We act on our subconscious associations automatically and without thinking. When we see a dog, we do not stop to choose how we will feel about dogs today. Our subconscious simply feels what it has learned to feel about dogs in the past, and that shapes how we react in the present. The same is true in nearly every situation.
Can't we change our behaviors by changing our thinking?
Well, yes and no. It's very difficult to consciously change the associations we have learned. Let's imagine, for example, that the person who was very fearful of dogs told himself, "I'm will stop feeling afraid right now." Of course, that rarely works.
That's because the subconscious does not easily forget what it has learned. The job of the subconscious mind is to protect us from the unknown. It does this by sticking to what it knows (dogs are scary, run!), even if we try to use our conscious thinking to tell ourselves otherwise.
The subconscious mind resists anything that is unknown, even if the new information is very good and makes sense to our rational minds. This is why we can sometimes want to make a change but fall back into our old behaviors. The subconscious continues to motivate us toward those trusty known patterns.
The purpose of hypnosis is to replace those old, unwanted patterns that are holding you back. We do this by speaking directly to the subconscious mind to help it learn new associations that are beneficial to your goals.
How Hypnosis Works
During a hypnosis session, clients are taken through a learning process to uncover the underlying associations standing in the way of their desired goals.
Then, by relaxing the mind and body into hypnosis, we reach a state of increased suggestibility where we can speak directly to the subconscious. We use this state to build new, positive associations that will benefit the client and help them succeed. This kind of learning is very effective, and it can happen very quickly!
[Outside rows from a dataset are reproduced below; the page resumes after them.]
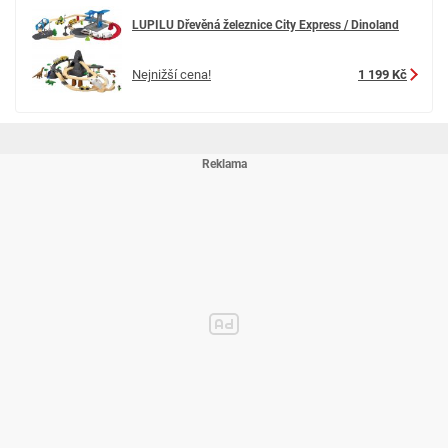
LUPILU Dřevěná železnice City Express / Dinoland
Nejnižší cena!
1 199 Kč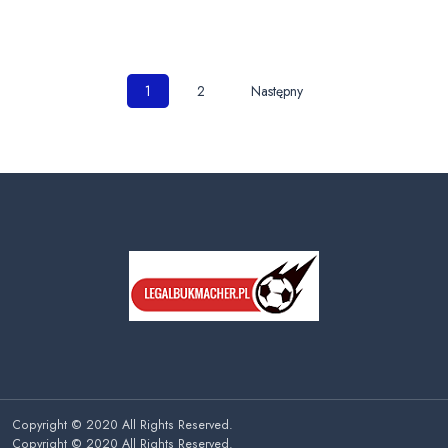
Nawigacja
1
2
Następny
po
wpisach
Copyright © 2020 All Rights Reserved.
Copyright © 2020 All Rights Reserved.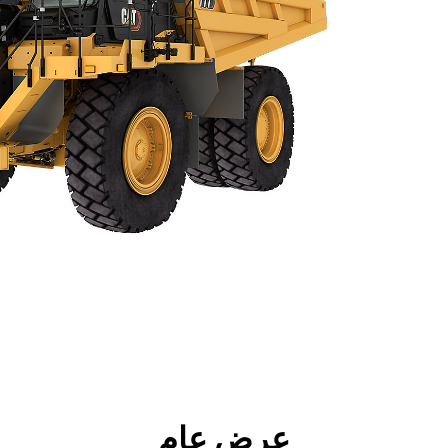
جولة
الأدوات
المواصفات
ال
عرض عام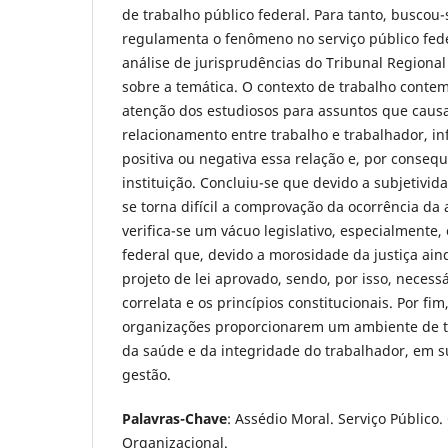
de trabalho público federal. Para tanto, buscou-
regulamenta o fenômeno no serviço público fed
análise de jurisprudências do Tribunal Regional
sobre a temática. O contexto de trabalho cont
atenção dos estudiosos para assuntos que cau
relacionamento entre trabalho e trabalhador, i
positiva ou negativa essa relação e, por consequ
instituição. Concluiu-se que devido a subjetivi
se torna difícil a comprovação da ocorrência da 
verifica-se um vácuo legislativo, especialmente
federal que, devido a morosidade da justiça ai
projeto de lei aprovado, sendo, por isso, necessár
correlata e os princípios constitucionais. Por fim
organizações proporcionarem um ambiente de t
da saúde e da integridade do trabalhador, em su
gestão.
Palavras-Chave
: Assédio Moral. Serviço Públic
Organizacional.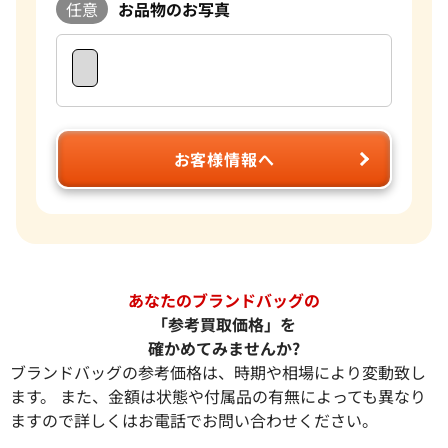
任意
お品物のお写真
お客様情報へ
あなたのブランドバッグの
「参考買取価格」を
確かめてみませんか?
ブランドバッグの参考価格は、時期や相場により変動致し
ます。 また、金額は状態や付属品の有無によっても異なり
ますので詳しくはお電話でお問い合わせください。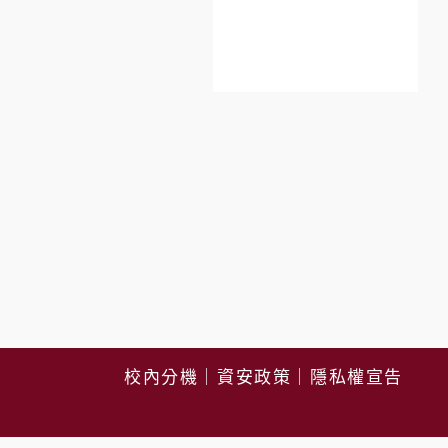
校內分機
｜
資安政策
｜
隱私權宣告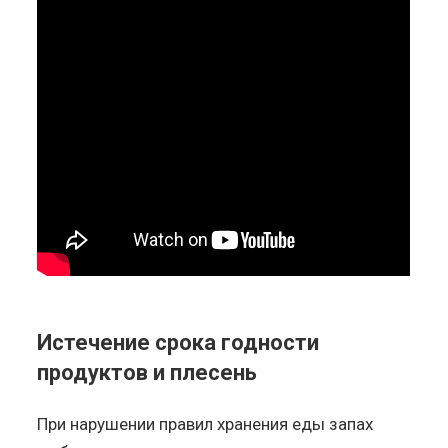
Истечение срока годности
продуктов и плесень
При нарушении правил хранения еды запах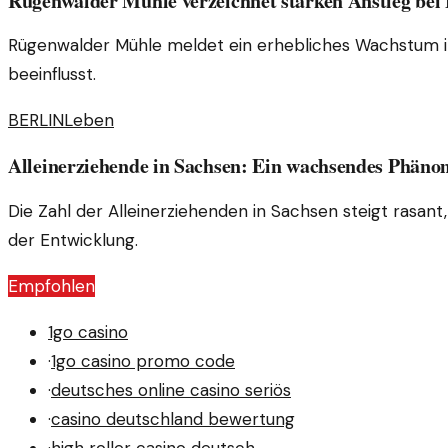
Rügenwalder Mühle verzeichnet starken Anstieg bei 
Rügenwalder Mühle meldet ein erhebliches Wachstum im 
beeinflusst.
BERLIN
Leben
Alleinerziehende in Sachsen: Ein wachsendes Phän
Die Zahl der Alleinerziehenden in Sachsen steigt rasant,
der Entwicklung.
Empfohlen
1go casino
·
1go casino promo code
·
deutsches online casino seriös
·
casino deutschland bewertung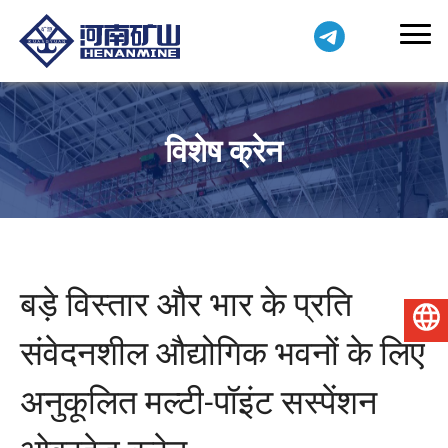
विशेष क्रेन
बड़े विस्तार और भार के प्रति
हिन्दी
संवेदनशील औद्योगिक भवनों के लिए
अनुकूलित मल्टी-पॉइंट सस्पेंशन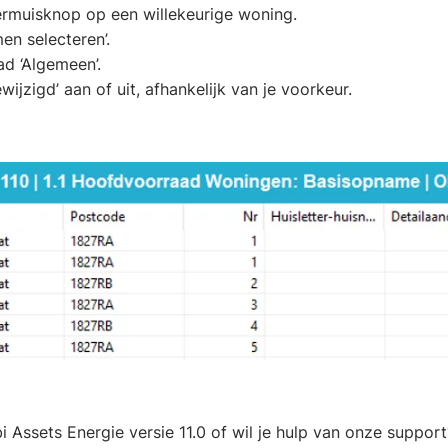
ermuisknop op een willekeurige woning.
en selecteren’.
ad ‘Algemeen’.
ijzigd’ aan of uit, afhankelijk van je voorkeur.
i Assets Energie versie 11.0 of wil je hulp van onze supp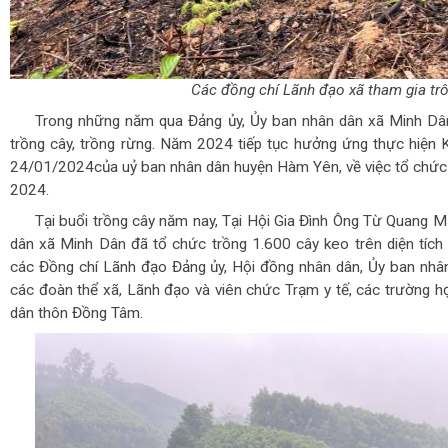
Các đồng chí Lãnh đạo xã tham gia trô
Trong những năm qua Đảng ủy, Ủy ban nhân dân xã Minh Dân
trồng cây, trồng rừng. Năm 2024 tiếp tục hưởng ứng thực hiệ
24/01/2024của uỷ ban nhân dân huyện Hàm Yên, về việc tổ chức 
2024.
Tại buổi trồng cây năm nay, Tại Hội Gia Đình Ông Từ Quang 
dân xã Minh Dân đã tổ chức trồng 1.600 cây keo trên diện tích 
các Đồng chí Lãnh đạo Đảng ủy, Hội đồng nhân dân, Ủy ban nhân
các đoàn thể xã, Lãnh đạo và viên chức Trạm y tế, các trường h
dân thôn Đồng Tâm.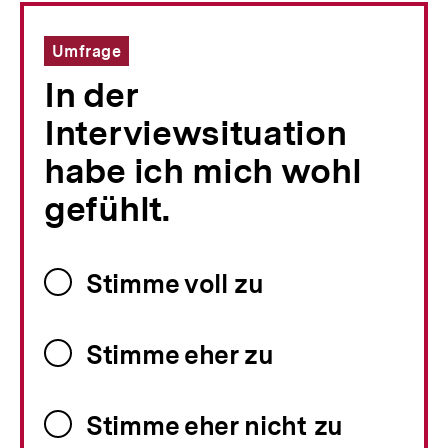
Umfrage
In der
Interviewsituation
habe ich mich wohl
gefühlt.
Stimme voll zu
Stimme eher zu
Stimme eher nicht zu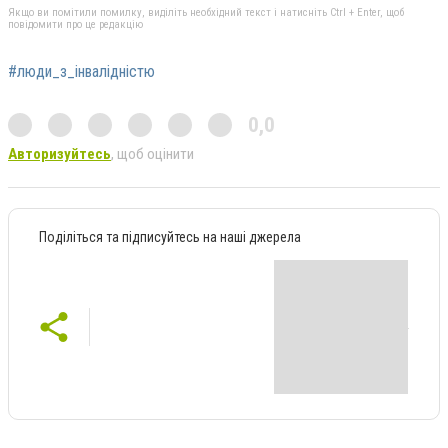
Якщо ви помітили помилку, виділіть необхідний текст і натисніть Ctrl + Enter, щоб
повідомити про це редакцію
#люди_з_інвалідністю
0,0
Авторизуйтесь
, щоб оцінити
Поділіться та підписуйтесь на наші джерела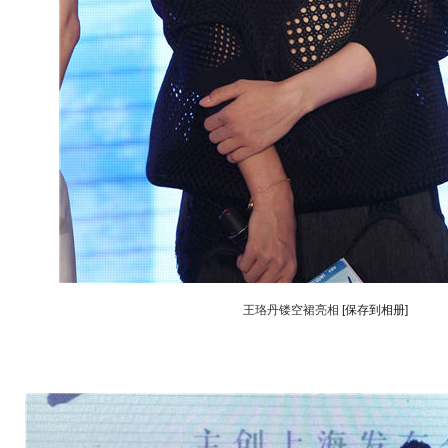
王珞丹镂空裙亮相
[保存到相册]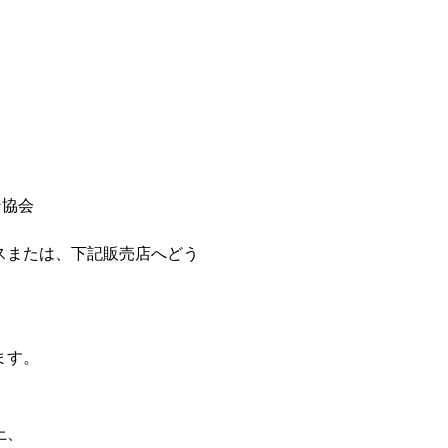
ン協会
または、下記販売店へどう
ます。
、
上、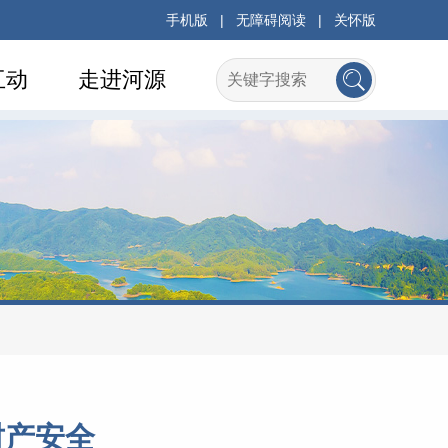
手机版
|
无障碍阅读
|
关怀版
互动
走进河源
财产安全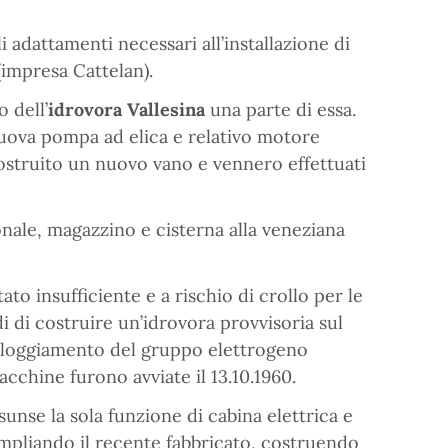
 adattamenti necessari all’installazione di
(impresa Cattelan).
 dell’
idrovora Vallesina
una parte di essa.
 nuova pompa ad elica e relativo motore
 costruito un nuovo vano e vennero effettuati
onale, magazzino e cisterna alla veneziana
to insufficiente e a rischio di crollo per le
di di costruire un’idrovora provvisoria sul
 alloggiamento del gruppo elettrogeno
acchine furono avviate il 13.10.1960.
sunse la sola funzione di cabina elettrica e
mpliando il recente fabbricato, costruendo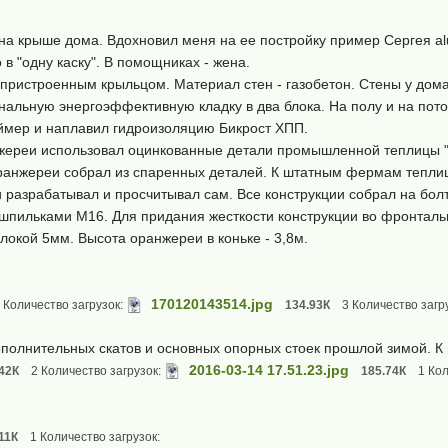
 на крыше дома. Вдохновил меня на ее постройку пример Сергея al
 в "одну каску". В помощниках - жена.
пристроенным крыльцом. Материал стен - газобетон. Стены у дома
нальную энергоэффективную кладку в два блока. На полу и на пот
ймер и наплавил гидроизоляцию Бикрост ХПП.
нжереи использовал оцинкованные детали промышленной теплицы "
ранжереи собрал из спаренных деталей. К штатным фермам тепли
 разрабатывал и просчитывал сам. Все конструкции собрал на бол
 шпильками М16. Для придания жесткости конструкции во фронтал
окой 5мм. Высота оранжереи в коньке - 3,8м.
170120143514.jpg
 Количество загрузок:
134.93К
3 Количество загр
полнительных скатов и основных опорных стоек прошлой зимой. К 
2016-03-14 17.51.23.jpg
42К
2 Количество загрузок:
185.74К
1 Кол
11К
1 Количество загрузок: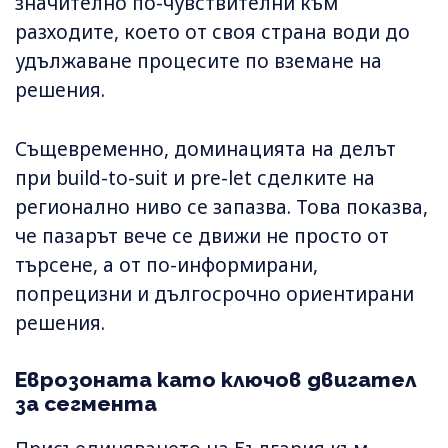
значително по-чувствителни към
разходите, което от своя страна води до
удължаване процесите по вземане на
решения.
Същевременно, доминацията на делът
при build-to-suit и pre-let сделките на
регионално ниво се запазва. Това показва,
че пазарът вече се движи не просто от
търсене, а от по-информирани,
попрецизни и дългосрочно ориентирани
решения.
Еврозоната като ключов двигател
за сегмента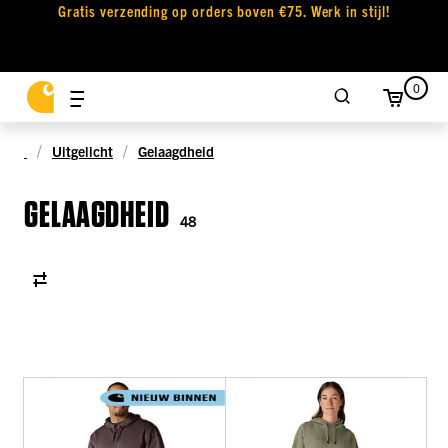
Gratis verzending op orders boven €75. Werk in stijl!
0
Uitgelicht
Gelaagdheid
GELAAGDHEID
48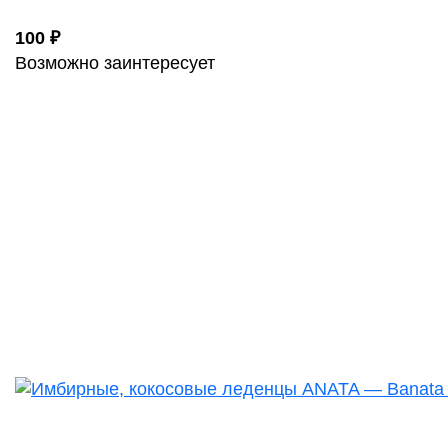
100 ₽
Возможно заинтересует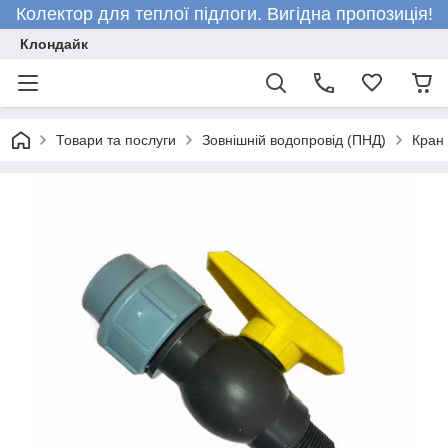
Колектор для теплої підлоги. Вигідна пропозиція!
Клондайк
Товари та послуги
Зовнішній водопровід (ПНД)
Кран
Positive changes can occur during the very first hypnosis session. A particular discomfort may suddenly disappear forever. Other times, changes will show up days or weeks after, when suddenly you notice that your feelings and reactions to situations have improved without thinking about it.
Either way, hypnosis brings lasting changes, even in cases of the most stubborn issues. Hypnosis is therefore a powerful way to motivate and support self-improvement.
And most importantly, hypnosis is an enjoyable experience! You will find your sessions comfortable, relaxing, and fun. It is very common to hear "I feel great!" and see a big smile on a client's face after hypnosis.